Are you using WAMR, not Wasmtime? Wasmtime doesn't have any mention of __imported_* but searching the WAMR repository it looks like it's there. If so you might want to raise this with WAMR developers.

view this post on Zulip Nicholas Renner (Jul 29 2025 at 17:32):

@Alex: To clarify — we’re using WASI-SDK with Wasmtime, not WAMR. The __imported_wasi_snapshot_preview1_* naming came from WASI-SDK’s import declarations, and we modeled our own import on that pattern. For example:

int __imported_wasi_snapshot_preview1_lind_syscall(
    unsigned int callnumber,
    unsigned long long callname,
    unsigned long long arg1,
    unsigned long long arg2,
    unsigned long long arg3,
    unsigned long long arg4,
    unsigned long long arg5,
    unsigned long long arg6)
  __attribute__((__import_module__("lind"),
                 __import_name__("lind-syscall")));

I did forget to mention that we're calling from C code, perhaps that adds to overhead?
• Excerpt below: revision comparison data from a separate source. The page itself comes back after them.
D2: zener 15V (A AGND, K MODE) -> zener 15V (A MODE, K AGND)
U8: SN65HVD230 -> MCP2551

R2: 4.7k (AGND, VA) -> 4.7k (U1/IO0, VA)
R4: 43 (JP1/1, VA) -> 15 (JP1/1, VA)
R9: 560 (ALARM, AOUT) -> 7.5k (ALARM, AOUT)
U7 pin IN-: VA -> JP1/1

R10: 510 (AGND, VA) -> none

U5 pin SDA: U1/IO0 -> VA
If theres a good example of how to do this from C in a wasmtime specific way that would be awesome to be pointed to. @Pat Hickey I can try that out and report back on what overhead I see.

Thanks for your help all!

view this post on Zulip Pat Hickey (Jul 29 2025 at 17:33):

yes, using wasmtime's C API adds overhead compared to the rust API, and the results described in the linked PR wont apply to use of the C API

view this post on Zulip Pat Hickey (Jul 29 2025 at 17:39):

I still dont really understand what you mean by the wasi-sdk import declarations style. wasi-sdk contains wasi-libc which describes to guest wasm how to call wasm import functions. the implementation of those import functons in the host is using wasmtime to resolve import functions to native code, using wasmtime's linker. the C api to wasmtime's linker has the prototypes given here https://docs.wasmtime.dev/c-api/linker_8h_source.html . Nobody has taken the time to write up comprehensive docs for the c api, so you're going to have to read the source code (e.g. https://github.com/bytecodealliance/wasmtime/blob/main/crates/c-api/src/func.rs) and then the docs of the wasmtime Rust apis that calls (e.g. https://docs.rs/wasmtime/latest/wasmtime/struct.Func.html#method.call_unchecked)
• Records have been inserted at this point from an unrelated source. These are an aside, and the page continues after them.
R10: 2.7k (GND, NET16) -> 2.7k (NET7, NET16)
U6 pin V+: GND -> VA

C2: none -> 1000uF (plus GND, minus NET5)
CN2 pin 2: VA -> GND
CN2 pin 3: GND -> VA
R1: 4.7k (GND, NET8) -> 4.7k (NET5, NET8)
A lightweight WebAssembly runtime that is fast, secure, and standards-compliant - bytecodealliance/wasmtime

view this post on Zulip Pat Hickey (Jul 29 2025 at 17:41):

in particular if you need lower overhead on func calls then you need to use the unchecked variants. those are tricky to use correctly in C, because the type system cant do any work for you, but that should get you just about the same performance as the typed apis get you in Rust (where the type system provides assurances that the unchecked call is correct)

view this post on Zulip Nicholas Renner (Jul 29 2025 at 17:55):

Okay this is super helpful thank you. Sorry about my weird nomenclature, kind of fumbling around here but I don't think that matters.
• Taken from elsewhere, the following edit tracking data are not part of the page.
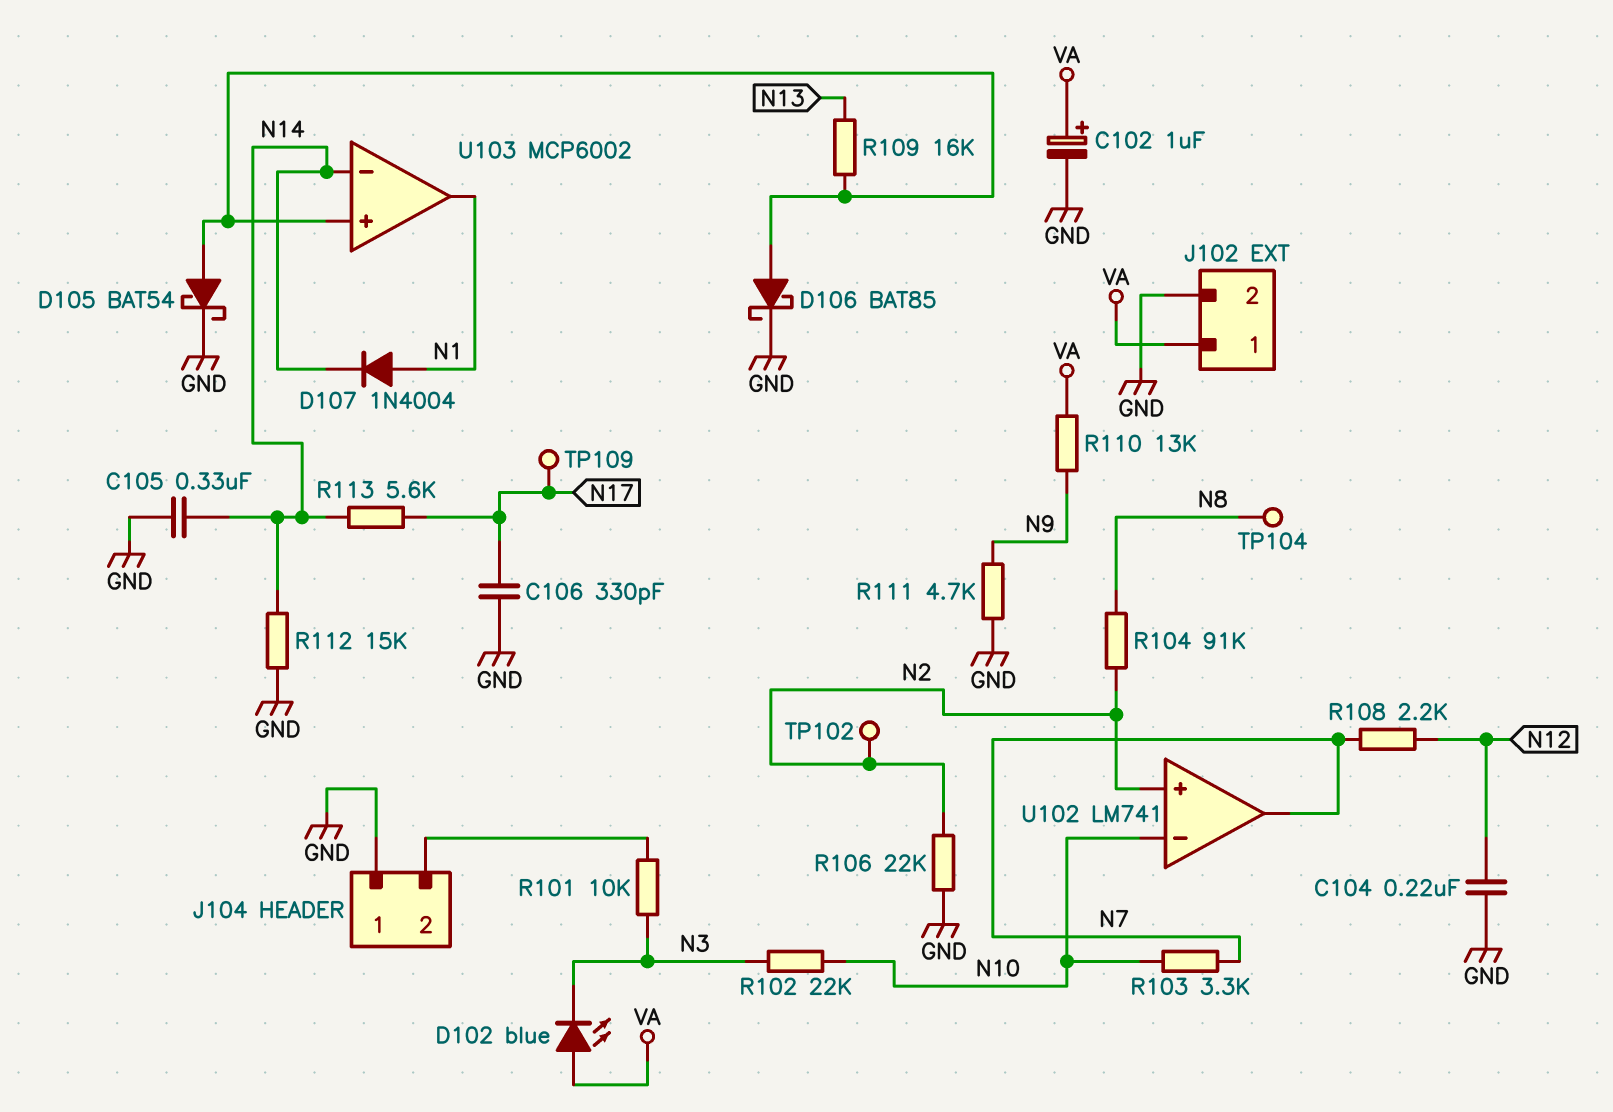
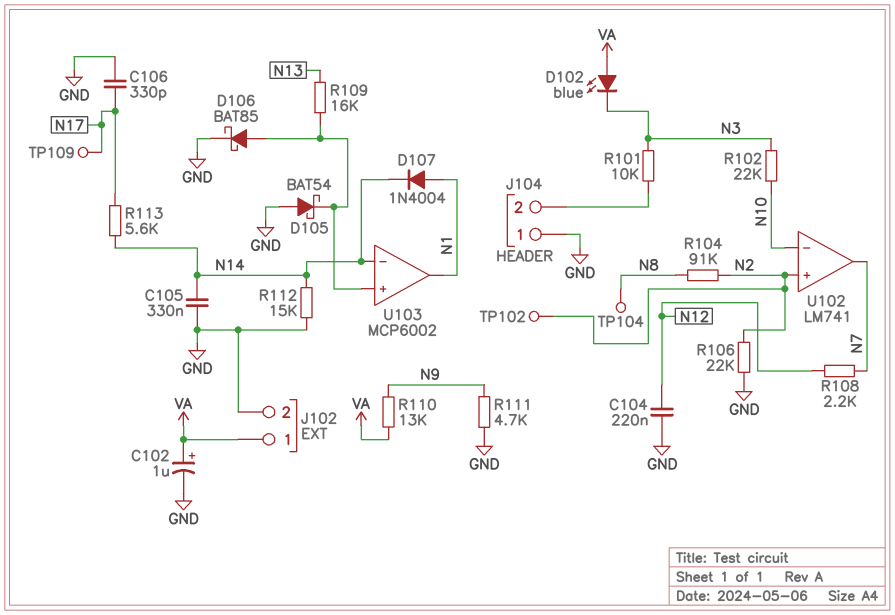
D105: schottky BAT54 (A U103/in+, K GND) -> schottky BAT54 (A GND, K U103/in+)
R103: 3.3k (N7, N10) -> none

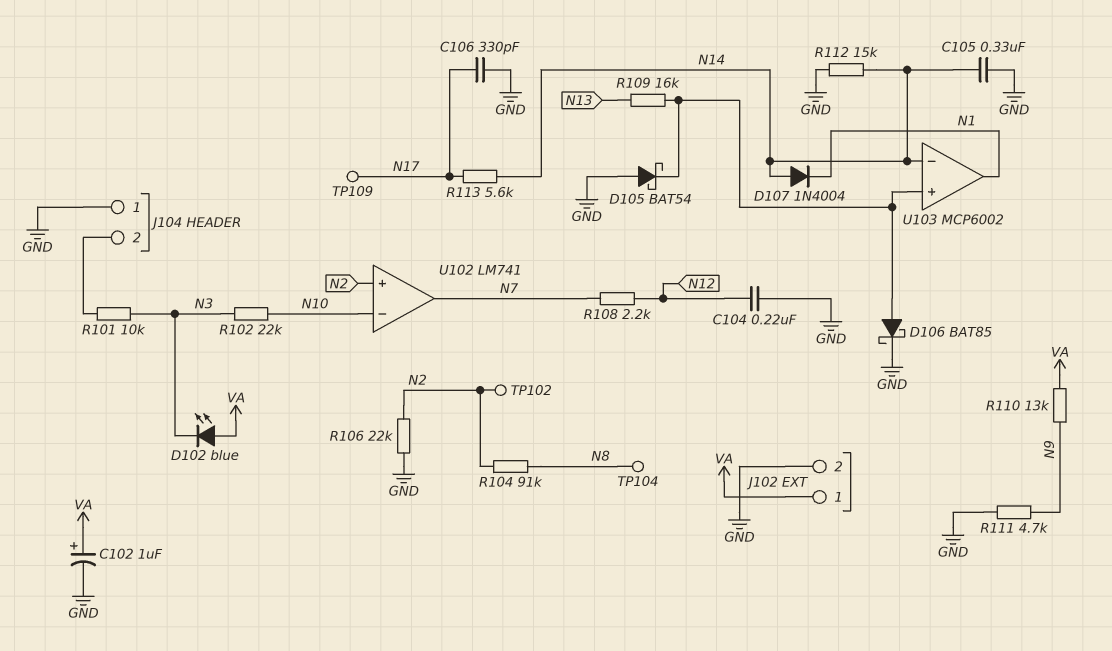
D107: diode 1N4004 (A N1, K N14) -> diode 1N4004 (A N14, K N1)

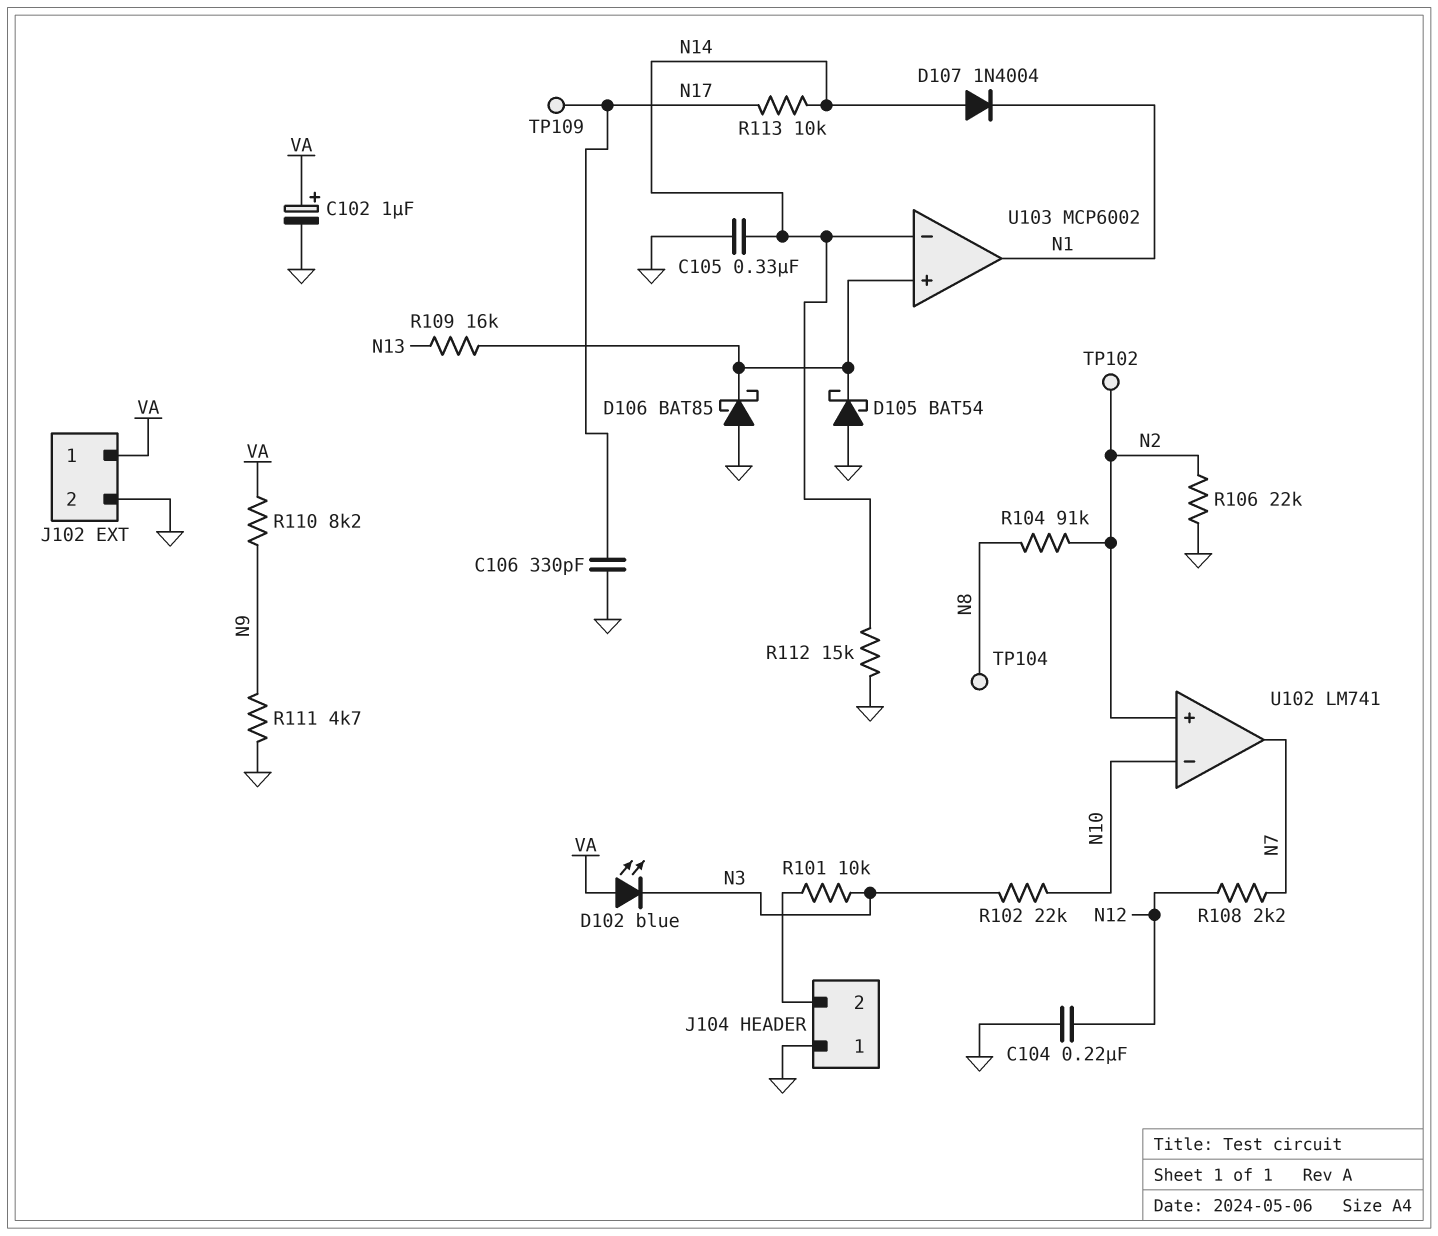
D106: schottky BAT85 (A U103/in+, K GND) -> schottky BAT85 (A GND, K U103/in+)
R110: 13k (N9, VA) -> 8.2k (N9, VA)
R113: 5.6k (N14, N17) -> 10k (N14, N17)

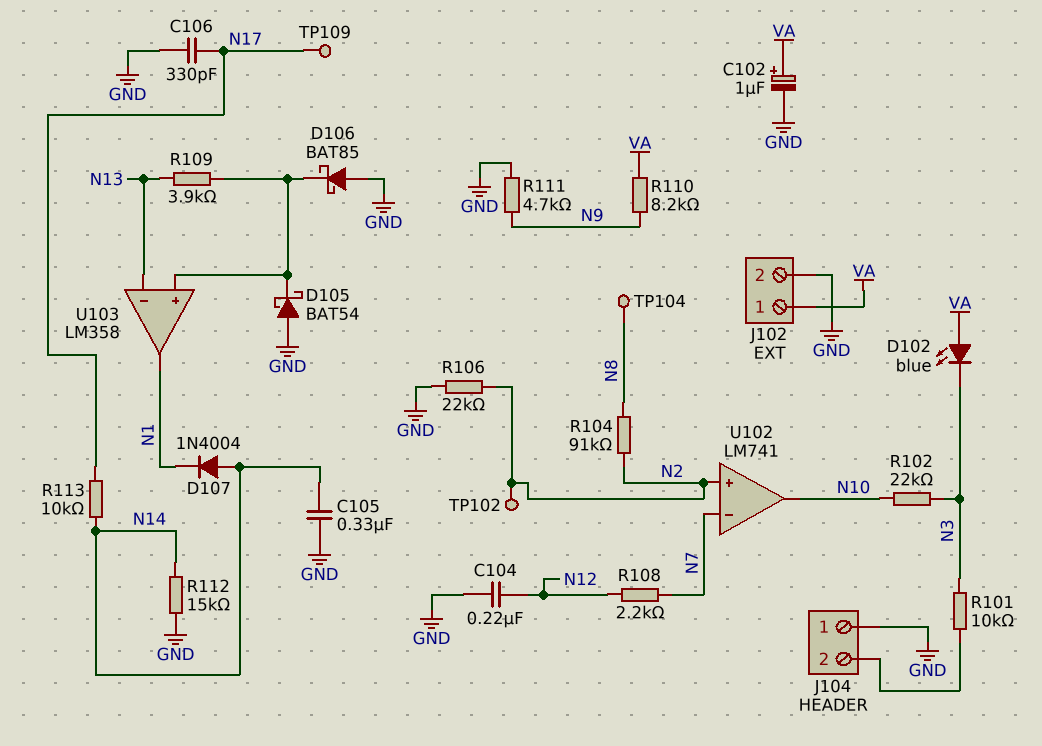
R109: 16k (N13, U103/in+) -> 3.9k (N13, U103/in+)
U102 pin in-: N10 -> N7
U102 pin out: N7 -> N10
U103: MCP6002 -> LM358
U103 pin in-: N14 -> N13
I'll read through the links you sent and try out a minimal example.

view this post on Zulip Pat Hickey (Jul 29 2025 at 17:59):

thats fine, im being particular because the details here are subtle and may matter.

view this post on Zulip Alex Crichton (Jul 29 2025 at 18:01):

For the lowest overhead in the C API you'll want to use the *_unchecked APIs such as wasmtime_linker_define_func_unchecked

view this post on Zulip Nicholas Renner (Jul 31 2025 at 19:19):

Hi all,

Thank you for all your help and pointing me in the right direction. Once I understood how the linker works I realized that the trampoline is costing close to whats reported and the overhead I was seeing was from marshalling a somewhat large data struct. Sorry for my confusion and thanks again!


Last updated: Dec 06 2025 at 05:03 UTC